I had an algae problem in my tank (well, it was just a pain in the neck to clean, especially the pebbles and plastic plants.) I tried a couple things, but they didn't work. Tried a little pleco on a recommendation but it did nothing with the green algae.

Got 2 little Otocinclus. Wow! Amazing what they have cleaned up on that tank. Problem is, they have nothing to eat now. I've been putting in a few algae wafers from time to time, but I've never seen them eating them. They do disappear after a couple days, but I have no idea if they are disintegrating and the regular tropicals are eating them, or what. How to tell if these fish are getting proper feeding?


----------



## yekoms (Jul 7, 2013)

I have four Otos in a 45 gal tank. I was just like you worrying about them getting enough to eat. Wafers didn't work. I did the parboiled zucchini and that was a pain in the butt. 
Kensfish.com was recommended to me for quality food. I talked to Ken and got Repashy Soilent Green gel food for the otos. It's a powder that you mix with hot water like instant finger jello then cut into small pieces. They love it and so do the Serpae Tetras. 
I put a 3/4" x 3/4" x 1/8" piece in tank every four days or so in the evening and that piece is gone by morning. 
The rest of the pieces last a couple weeks in zip lock bags in fridge and longer in freezer.

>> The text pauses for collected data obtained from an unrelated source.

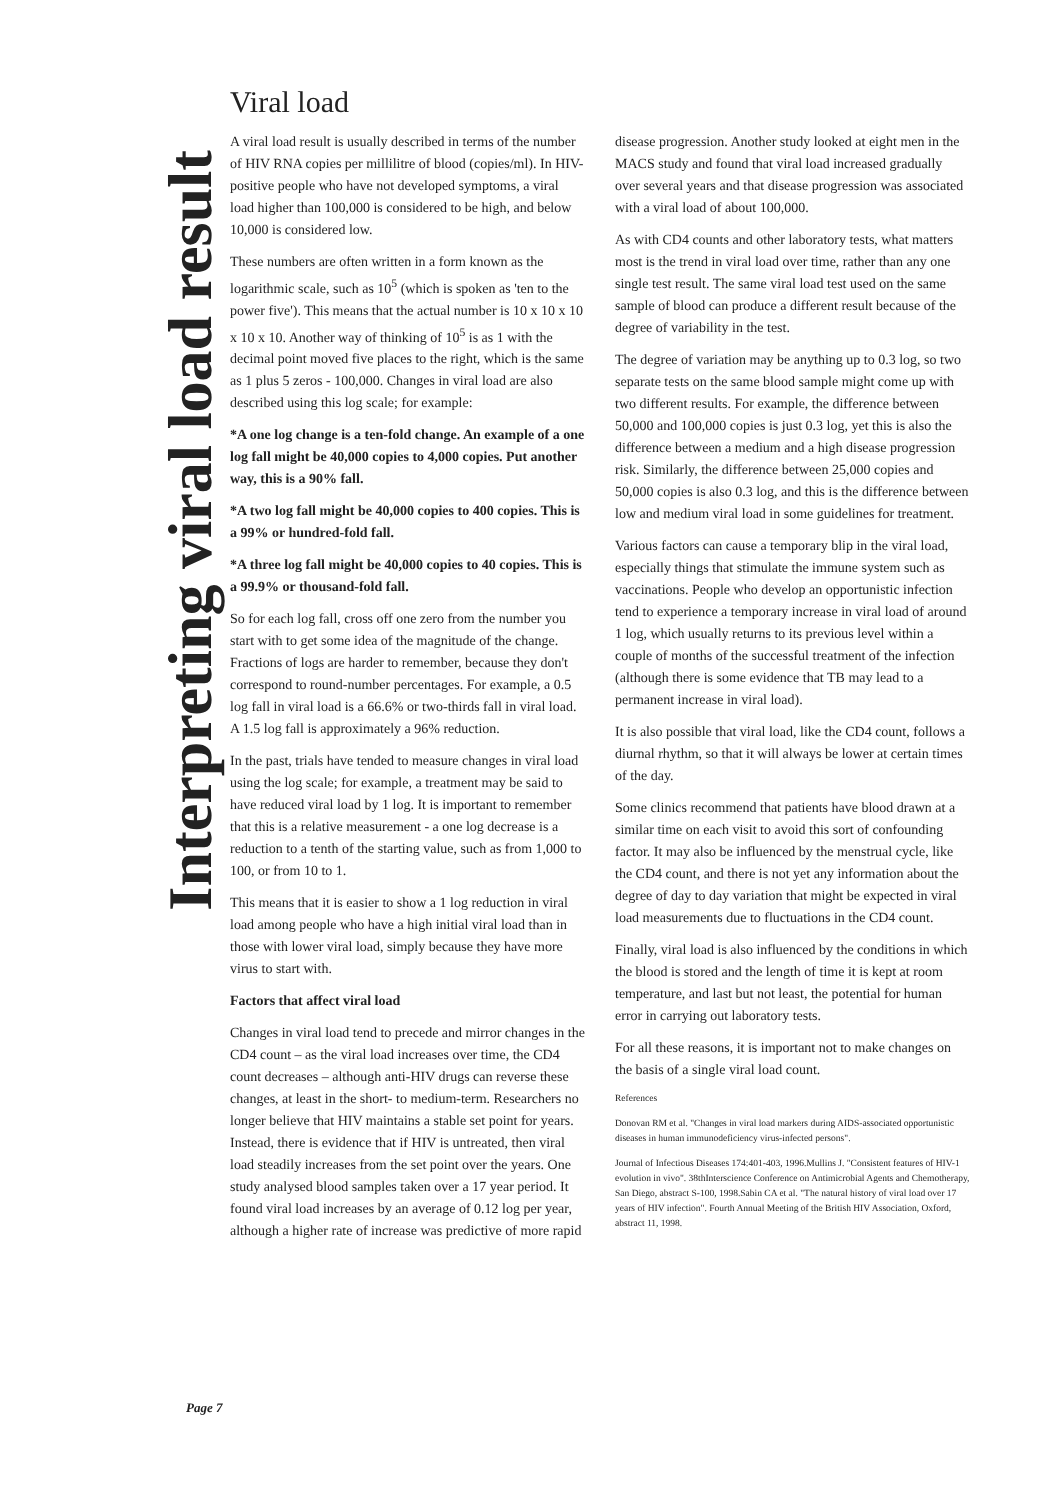Interpreting viral load result
Viral load
A viral load result is usually described in terms of the number of HIV RNA copies per millilitre of blood (copies/ml). In HIV-positive people who have not developed symptoms, a viral load higher than 100,000 is considered to be high, and below 10,000 is considered low.
These numbers are often written in a form known as the logarithmic scale, such as 10<sup>5</sup> (which is spoken as 'ten to the power five'). This means that the actual number is 10 x 10 x 10 x 10 x 10. Another way of thinking of 10<sup>5</sup> is as 1 with the decimal point moved five places to the right, which is the same as 1 plus 5 zeros - 100,000. Changes in viral load are also described using this log scale; for example:
*A one log change is a ten-fold change. An example of a one log fall might be 40,000 copies to 4,000 copies. Put another way, this is a 90% fall.
*A two log fall might be 40,000 copies to 400 copies. This is a 99% or hundred-fold fall.
*A three log fall might be 40,000 copies to 40 copies. This is a 99.9% or thousand-fold fall.
So for each log fall, cross off one zero from the number you start with to get some idea of the magnitude of the change. Fractions of logs are harder to remember, because they don't correspond to round-number percentages. For example, a 0.5 log fall in viral load is a 66.6% or two-thirds fall in viral load. A 1.5 log fall is approximately a 96% reduction.
In the past, trials have tended to measure changes in viral load using the log scale; for example, a treatment may be said to have reduced viral load by 1 log. It is important to remember that this is a relative measurement - a one log decrease is a reduction to a tenth of the starting value, such as from 1,000 to 100, or from 10 to 1.
This means that it is easier to show a 1 log reduction in viral load among people who have a high initial viral load than in those with lower viral load, simply because they have more virus to start with.
Factors that affect viral load
Changes in viral load tend to precede and mirror changes in the CD4 count – as the viral load increases over time, the CD4 count decreases – although anti-HIV drugs can reverse these changes, at least in the short- to medium-term. Researchers no longer believe that HIV maintains a stable set point for years. Instead, there is evidence that if HIV is untreated, then viral load steadily increases from the set point over the years. One study analysed blood samples taken over a 17 year period. It found viral load increases by an average of 0.12 log per year, although a higher rate of increase was predictive of more rapid disease progression. Another study looked at eight men in the MACS study and found that viral load increased gradually over several years and that disease progression was associated with a viral load of about 100,000.
As with CD4 counts and other laboratory tests, what matters most is the trend in viral load over time, rather than any one single test result. The same viral load test used on the same sample of blood can produce a different result because of the degree of variability in the test.
The degree of variation may be anything up to 0.3 log, so two separate tests on the same blood sample might come up with two different results. For example, the difference between 50,000 and 100,000 copies is just 0.3 log, yet this is also the difference between a medium and a high disease progression risk. Similarly, the difference between 25,000 copies and 50,000 copies is also 0.3 log, and this is the difference between low and medium viral load in some guidelines for treatment.
Various factors can cause a temporary blip in the viral load, especially things that stimulate the immune system such as vaccinations. People who develop an opportunistic infection tend to experience a temporary increase in viral load of around 1 log, which usually returns to its previous level within a couple of months of the successful treatment of the infection (although there is some evidence that TB may lead to a permanent increase in viral load).
It is also possible that viral load, like the CD4 count, follows a diurnal rhythm, so that it will always be lower at certain times of the day.
Some clinics recommend that patients have blood drawn at a similar time on each visit to avoid this sort of confounding factor. It may also be influenced by the menstrual cycle, like the CD4 count, and there is not yet any information about the degree of day to day variation that might be expected in viral load measurements due to fluctuations in the CD4 count.
Finally, viral load is also influenced by the conditions in which the blood is stored and the length of time it is kept at room temperature, and last but not least, the potential for human error in carrying out laboratory tests.
For all these reasons, it is important not to make changes on the basis of a single viral load count.
References
Donovan RM et al. "Changes in viral load markers during AIDS-associated opportunistic diseases in human immunodeficiency virus-infected persons".
Journal of Infectious Diseases 174:401-403, 1996.Mullins J. "Consistent features of HIV-1 evolution in vivo". 38thInterscience Conference on Antimicrobial Agents and Chemotherapy, San Diego, abstract S-100, 1998.Sabin CA et al. "The natural history of viral load over 17 years of HIV infection". Fourth Annual Meeting of the British HIV Association, Oxford, abstract 11, 1998.
Page 7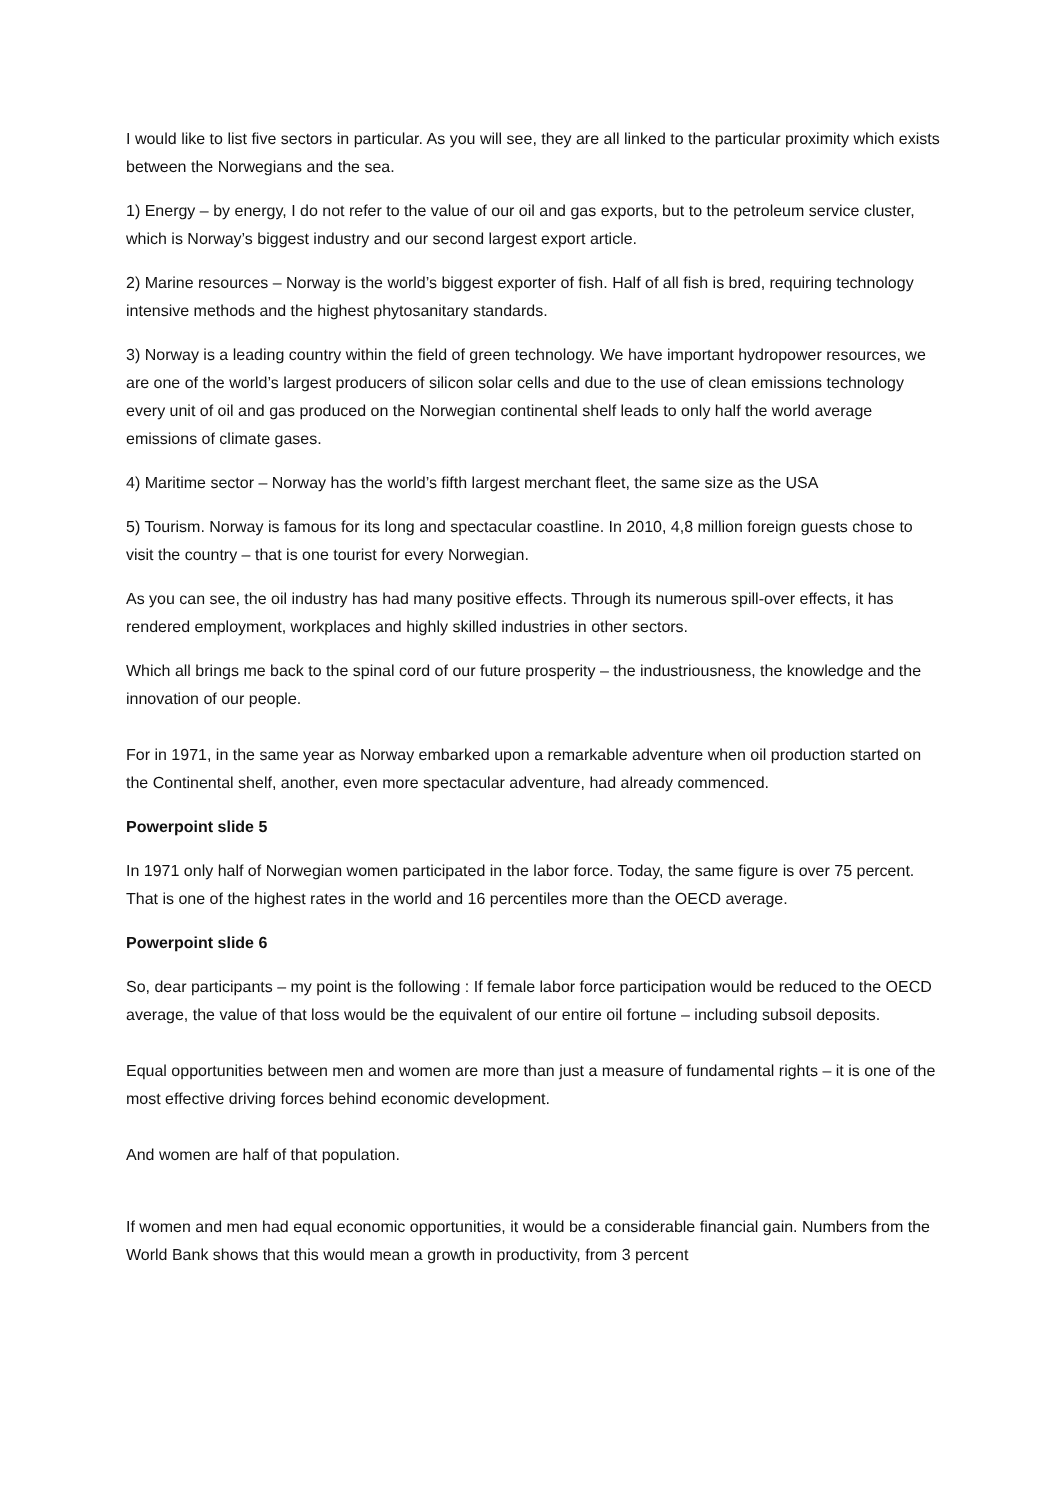I would like to list five sectors in particular. As you will see, they are all linked to the particular proximity which exists between the Norwegians and the sea.
1) Energy – by energy, I do not refer to the value of our oil and gas exports, but to the petroleum service cluster, which is Norway’s biggest industry and our second largest export article.
2) Marine resources – Norway is the world’s biggest exporter of fish. Half of all fish is bred, requiring technology intensive methods and the highest phytosanitary standards.
3) Norway is a leading country within the field of green technology. We have important hydropower resources, we are one of the world’s largest producers of silicon solar cells and due to the use of clean emissions technology every unit of oil and gas produced on the Norwegian continental shelf leads to only half the world average emissions of climate gases.
4) Maritime sector – Norway has the world’s fifth largest merchant fleet, the same size as the USA
5) Tourism. Norway is famous for its long and spectacular coastline. In 2010, 4,8 million foreign guests chose to visit the country – that is one tourist for every Norwegian.
As you can see, the oil industry has had many positive effects. Through its numerous spill-over effects, it has rendered employment, workplaces and highly skilled industries in other sectors.
Which all brings me back to the spinal cord of our future prosperity – the industriousness, the knowledge and the innovation of our people.
For in 1971, in the same year as Norway embarked upon a remarkable adventure when oil production started on the Continental shelf, another, even more spectacular adventure, had already commenced.
Powerpoint slide 5
In 1971 only half of Norwegian women participated in the labor force. Today, the same figure is over 75 percent. That is one of the highest rates in the world and 16 percentiles more than the OECD average.
Powerpoint slide 6
So, dear participants – my point is the following : If female labor force participation would be reduced to the OECD average, the value of that loss would be the equivalent of our entire oil fortune – including subsoil deposits.
Equal opportunities between men and women are more than just a measure of fundamental rights – it is one of the most effective driving forces behind economic development.
And women are half of that population.
If women and men had equal economic opportunities, it would be a considerable financial gain. Numbers from the World Bank shows that this would mean a growth in productivity, from 3 percent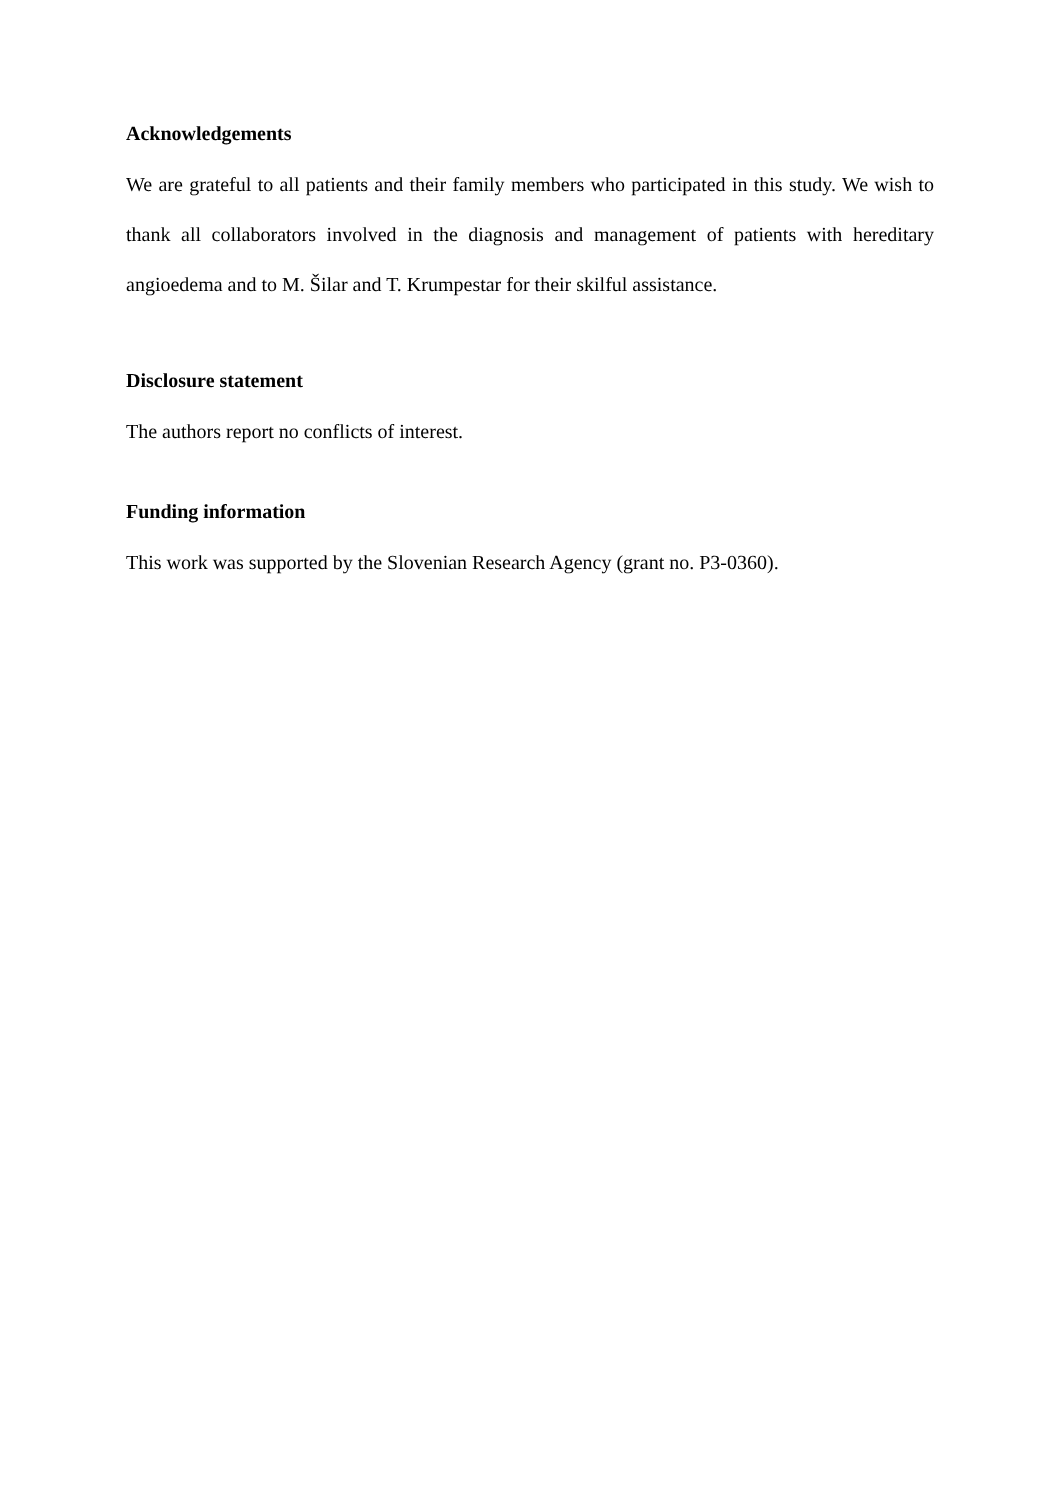Acknowledgements
We are grateful to all patients and their family members who participated in this study. We wish to thank all collaborators involved in the diagnosis and management of patients with hereditary angioedema and to M. Šilar and T. Krumpestar for their skilful assistance.
Disclosure statement
The authors report no conflicts of interest.
Funding information
This work was supported by the Slovenian Research Agency (grant no. P3-0360).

One cup of product like it says on the packet directions makes a lot of food. I would recommend cutting those amounts in half.


----------



## starrysparkle (Aug 4, 2013)

I don't have any algae in my tank and I have had my otos (2) for about 4 months now ,truthfully I don't know what they eat but they are still alive and getting bigger and they are busy little dudes always on the glass , driftwood and live plants just cleaning away I also put the algae wafers in and I have never seen them eating the wafers my other fish and my dojo loaches do ,,, so I really don't know but they seem to be doing fine


----------



## lonedove55 (Jan 25, 2012)

If you are worried they might not have enough to eat, you might try this: 
PetSolutions Seaweed Supreme, Herbivore Diets | PetSolutions

I too bought some otos and noticed they weren't eating much. After putting a small piece of the seaweed sheet on a clip, 2 of the otos were on it munching like crazy.


----------